(GREAT FALLS) While there have multiple rumors of a case of measles in Great Falls this winter, the Cascade City-County Health Department confirmed there has not been a positive test of the measles.
Cascade County Health Officer Tanya Houston said that if the rumors were true, they would do everything they can to inform and educate the public.
“I think that anytime there is an unknown and when it comes to an illness like this we are so fortunate that we don’t necessarily have to see or deal with on a daily basis, it can definitely cause a general sense of unease with people. That’s why we really endeavor as the health department to ensure we are putting out consistent information,” Houston said.
Symptoms for measles usually start with a fever, runny nose, cough, red eyes and sore throat. The individual will then develop a rash that can spread all over the body. The measles are highly contagious.

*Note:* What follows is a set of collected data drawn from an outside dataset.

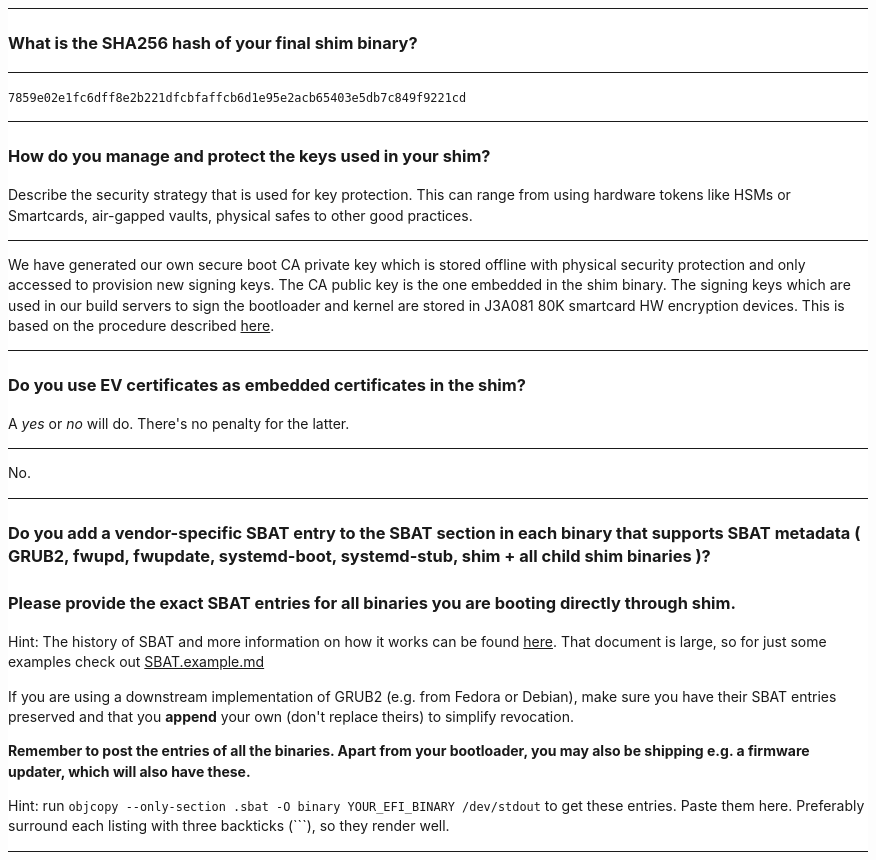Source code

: *******************************************************************************
### What is the SHA256 hash of your final shim binary?
*******************************************************************************

`7859e02e1fc6dff8e2b221dfcbfaffcb6d1e95e2acb65403e5db7c849f9221cd`

*******************************************************************************
### How do you manage and protect the keys used in your shim?
Describe the security strategy that is used for key protection. This can range from using hardware tokens like HSMs or Smartcards, air-gapped vaults, physical safes to other good practices.
*******************************************************************************

We have generated our own secure boot CA private key which is stored offline
with physical security protection and only accessed to provision new signing
keys. The CA public key is the one embedded in the shim binary. The signing
keys which are used in our build servers to sign the bootloader and kernel are
stored in J3A081 80K smartcard HW encryption devices. This is based on the
procedure described
[here](https://fedoraproject.org/wiki/User:Pjones/SecureBootSmartCardDeployment).

*******************************************************************************
### Do you use EV certificates as embedded certificates in the shim?
A _yes_ or _no_ will do. There's no penalty for the latter.
*******************************************************************************

No.

*******************************************************************************
### Do you add a vendor-specific SBAT entry to the SBAT section in each binary that supports SBAT metadata ( GRUB2, fwupd, fwupdate, systemd-boot, systemd-stub, shim + all child shim binaries )?
### Please provide the exact SBAT entries for all binaries you are booting directly through shim.
Hint: The history of SBAT and more information on how it works can be found [here](https://github.com/rhboot/shim/blob/main/SBAT.md). That document is large, so for just some examples check out [SBAT.example.md](https://github.com/rhboot/shim/blob/main/SBAT.example.md)

If you are using a downstream implementation of GRUB2 (e.g. from Fedora or Debian), make sure you have their SBAT entries preserved and that you **append** your own (don't replace theirs) to simplify revocation.

**Remember to post the entries of all the binaries. Apart from your bootloader, you may also be shipping e.g. a firmware updater, which will also have these.**

Hint: run `objcopy --only-section .sbat -O binary YOUR_EFI_BINARY /dev/stdout` to get these entries. Paste them here. Preferably surround each listing with three backticks (\`\`\`), so they render well.
*******************************************************************************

“We want help not just to educate people but also empower them. There are steps that they can take,” Houston said.
Houston said it’s important to stay up to date on the City-County Health Department’s Facebook page and website to check for releases and educational tools to prevent illnesses, such as the measles, from spreading.
“As measles were starting to become topics in the medical community, we did ensure that we were providing education and letting them know the status of how that illness is spreading across the nation or if we have seen any cases in Montana,” Houston said.

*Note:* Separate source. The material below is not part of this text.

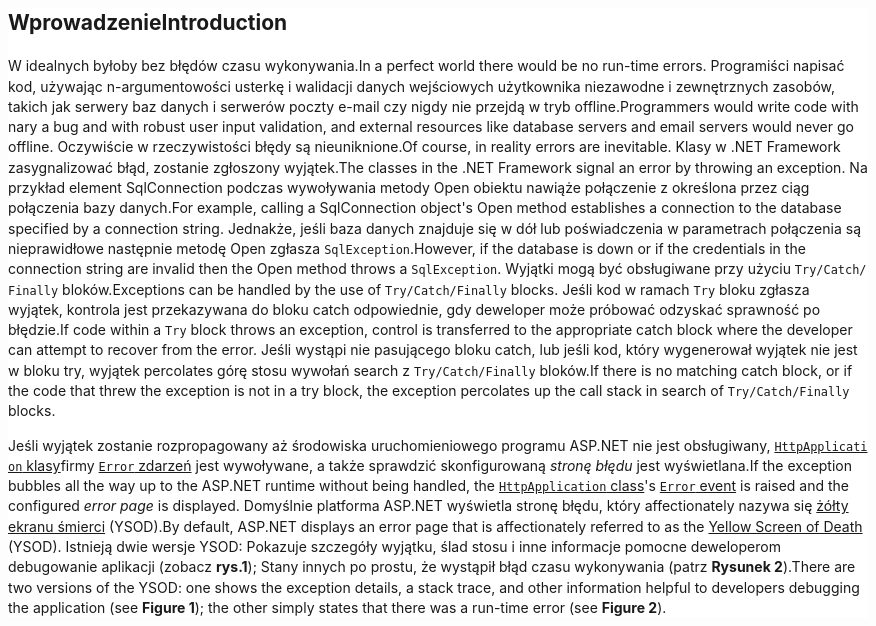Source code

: 
## <a name="introduction"></a><span data-ttu-id="5af8b-111">Wprowadzenie</span><span class="sxs-lookup"><span data-stu-id="5af8b-111">Introduction</span></span>

<span data-ttu-id="5af8b-112">W idealnych byłoby bez błędów czasu wykonywania.</span><span class="sxs-lookup"><span data-stu-id="5af8b-112">In a perfect world there would be no run-time errors.</span></span> <span data-ttu-id="5af8b-113">Programiści napisać kod, używając n-argumentowości usterkę i walidacji danych wejściowych użytkownika niezawodne i zewnętrznych zasobów, takich jak serwery baz danych i serwerów poczty e-mail czy nigdy nie przejdą w tryb offline.</span><span class="sxs-lookup"><span data-stu-id="5af8b-113">Programmers would write code with nary a bug and with robust user input validation, and external resources like database servers and email servers would never go offline.</span></span> <span data-ttu-id="5af8b-114">Oczywiście w rzeczywistości błędy są nieuniknione.</span><span class="sxs-lookup"><span data-stu-id="5af8b-114">Of course, in reality errors are inevitable.</span></span> <span data-ttu-id="5af8b-115">Klasy w .NET Framework zasygnalizować błąd, zostanie zgłoszony wyjątek.</span><span class="sxs-lookup"><span data-stu-id="5af8b-115">The classes in the .NET Framework signal an error by throwing an exception.</span></span> <span data-ttu-id="5af8b-116">Na przykład element SqlConnection podczas wywoływania metody Open obiektu nawiąże połączenie z określona przez ciąg połączenia bazy danych.</span><span class="sxs-lookup"><span data-stu-id="5af8b-116">For example, calling a SqlConnection object's Open method establishes a connection to the database specified by a connection string.</span></span> <span data-ttu-id="5af8b-117">Jednakże, jeśli baza danych znajduje się w dół lub poświadczenia w parametrach połączenia są nieprawidłowe następnie metodę Open zgłasza `SqlException`.</span><span class="sxs-lookup"><span data-stu-id="5af8b-117">However, if the database is down or if the credentials in the connection string are invalid then the Open method throws a `SqlException`.</span></span> <span data-ttu-id="5af8b-118">Wyjątki mogą być obsługiwane przy użyciu `Try/Catch/Finally` bloków.</span><span class="sxs-lookup"><span data-stu-id="5af8b-118">Exceptions can be handled by the use of `Try/Catch/Finally` blocks.</span></span> <span data-ttu-id="5af8b-119">Jeśli kod w ramach `Try` bloku zgłasza wyjątek, kontrola jest przekazywana do bloku catch odpowiednie, gdy deweloper może próbować odzyskać sprawność po błędzie.</span><span class="sxs-lookup"><span data-stu-id="5af8b-119">If code within a `Try` block throws an exception, control is transferred to the appropriate catch block where the developer can attempt to recover from the error.</span></span> <span data-ttu-id="5af8b-120">Jeśli wystąpi nie pasującego bloku catch, lub jeśli kod, który wygenerował wyjątek nie jest w bloku try, wyjątek percolates górę stosu wywołań search z `Try/Catch/Finally` bloków.</span><span class="sxs-lookup"><span data-stu-id="5af8b-120">If there is no matching catch block, or if the code that threw the exception is not in a try block, the exception percolates up the call stack in search of `Try/Catch/Finally` blocks.</span></span>

<span data-ttu-id="5af8b-121">Jeśli wyjątek zostanie rozpropagowany aż środowiska uruchomieniowego programu ASP.NET nie jest obsługiwany, [ `HttpApplication` klasy](https://msdn.microsoft.com/library/system.web.httpapplication.aspx)firmy [ `Error` zdarzeń](https://msdn.microsoft.com/library/system.web.httpapplication.error.aspx) jest wywoływane, a także sprawdzić skonfigurowaną *stronę błędu*  jest wyświetlana.</span><span class="sxs-lookup"><span data-stu-id="5af8b-121">If the exception bubbles all the way up to the ASP.NET runtime without being handled, the [`HttpApplication` class](https://msdn.microsoft.com/library/system.web.httpapplication.aspx)'s [`Error` event](https://msdn.microsoft.com/library/system.web.httpapplication.error.aspx) is raised and the configured *error page* is displayed.</span></span> <span data-ttu-id="5af8b-122">Domyślnie platforma ASP.NET wyświetla stronę błędu, który affectionately nazywa się [żółty ekranu śmierci](http://en.wikipedia.org/wiki/Yellow_Screen_of_Death#Yellow) (YSOD).</span><span class="sxs-lookup"><span data-stu-id="5af8b-122">By default, ASP.NET displays an error page that is affectionately referred to as the [Yellow Screen of Death](http://en.wikipedia.org/wiki/Yellow_Screen_of_Death#Yellow) (YSOD).</span></span> <span data-ttu-id="5af8b-123">Istnieją dwie wersje YSOD: Pokazuje szczegóły wyjątku, ślad stosu i inne informacje pomocne deweloperom debugowanie aplikacji (zobacz **rys.1**); Stany innych po prostu, że wystąpił błąd czasu wykonywania (patrz  **Rysunek 2**).</span><span class="sxs-lookup"><span data-stu-id="5af8b-123">There are two versions of the YSOD: one shows the exception details, a stack trace, and other information helpful to developers debugging the application (see **Figure 1**); the other simply states that there was a run-time error (see **Figure 2**).</span></span>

Houston said the number one thing she wants people to know is that if you do believe you have the measles, call your provider immediately for an over-the-phone assessment. Houston said that way the provider can prepare for you to come in and you will not be placed with other patients.
“We feel that we are as prepared as any agency could be to respond to something such as the unfortunate event that measles may come into our community. We have public health nurses who are well trained and we do exercises,” Houston said.

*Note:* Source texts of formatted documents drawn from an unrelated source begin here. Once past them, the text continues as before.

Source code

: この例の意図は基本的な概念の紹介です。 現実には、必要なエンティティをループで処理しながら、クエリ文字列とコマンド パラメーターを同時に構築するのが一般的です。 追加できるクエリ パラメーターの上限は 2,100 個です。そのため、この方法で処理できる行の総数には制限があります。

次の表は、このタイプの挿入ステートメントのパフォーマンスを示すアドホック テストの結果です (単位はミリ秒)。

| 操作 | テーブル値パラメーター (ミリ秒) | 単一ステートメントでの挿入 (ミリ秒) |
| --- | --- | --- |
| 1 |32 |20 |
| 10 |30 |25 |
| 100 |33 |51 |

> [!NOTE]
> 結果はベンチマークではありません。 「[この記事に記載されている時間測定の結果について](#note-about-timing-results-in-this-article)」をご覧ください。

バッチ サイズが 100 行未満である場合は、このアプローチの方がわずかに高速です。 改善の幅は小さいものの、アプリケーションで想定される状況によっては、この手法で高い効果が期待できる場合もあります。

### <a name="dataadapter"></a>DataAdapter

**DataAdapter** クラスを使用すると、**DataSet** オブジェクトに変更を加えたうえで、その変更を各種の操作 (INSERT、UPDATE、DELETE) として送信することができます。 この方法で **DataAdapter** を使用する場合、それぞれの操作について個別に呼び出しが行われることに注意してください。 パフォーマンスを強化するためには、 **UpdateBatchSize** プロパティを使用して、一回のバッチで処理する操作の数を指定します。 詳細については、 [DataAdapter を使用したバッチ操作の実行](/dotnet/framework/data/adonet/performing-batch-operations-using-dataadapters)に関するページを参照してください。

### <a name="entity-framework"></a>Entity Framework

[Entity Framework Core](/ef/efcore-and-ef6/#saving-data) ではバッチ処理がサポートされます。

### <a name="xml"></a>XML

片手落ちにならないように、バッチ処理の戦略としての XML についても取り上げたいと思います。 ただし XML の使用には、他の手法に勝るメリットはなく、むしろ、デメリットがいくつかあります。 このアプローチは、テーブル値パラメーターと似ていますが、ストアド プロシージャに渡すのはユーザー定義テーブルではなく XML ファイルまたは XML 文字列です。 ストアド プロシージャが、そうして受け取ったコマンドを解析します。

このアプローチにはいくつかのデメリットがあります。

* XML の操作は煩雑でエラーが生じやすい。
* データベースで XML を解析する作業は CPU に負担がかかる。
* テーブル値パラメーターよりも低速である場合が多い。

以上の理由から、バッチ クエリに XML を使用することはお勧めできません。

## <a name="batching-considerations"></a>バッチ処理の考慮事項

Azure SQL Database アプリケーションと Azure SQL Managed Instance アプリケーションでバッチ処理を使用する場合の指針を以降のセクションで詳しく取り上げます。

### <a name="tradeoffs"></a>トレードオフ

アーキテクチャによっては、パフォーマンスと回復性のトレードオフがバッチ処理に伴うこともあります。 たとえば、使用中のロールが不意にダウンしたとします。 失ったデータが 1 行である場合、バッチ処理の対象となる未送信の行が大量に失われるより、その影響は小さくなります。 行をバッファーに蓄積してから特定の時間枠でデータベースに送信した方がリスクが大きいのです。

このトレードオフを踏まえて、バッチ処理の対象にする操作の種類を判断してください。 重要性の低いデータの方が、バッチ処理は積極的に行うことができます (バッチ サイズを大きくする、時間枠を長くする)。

City-County health officials said there have been no cases of the measles in Montana since 1990.
“Really our role is to protect and promote the safety and health of our community. We do so in many ways. Some of that is doing the actual follow up if there is a suspect or confirmed case of many illnesses. And also doing that public education so that people have the right information and know what to do to protect themselves, their families and their community,” Houston said.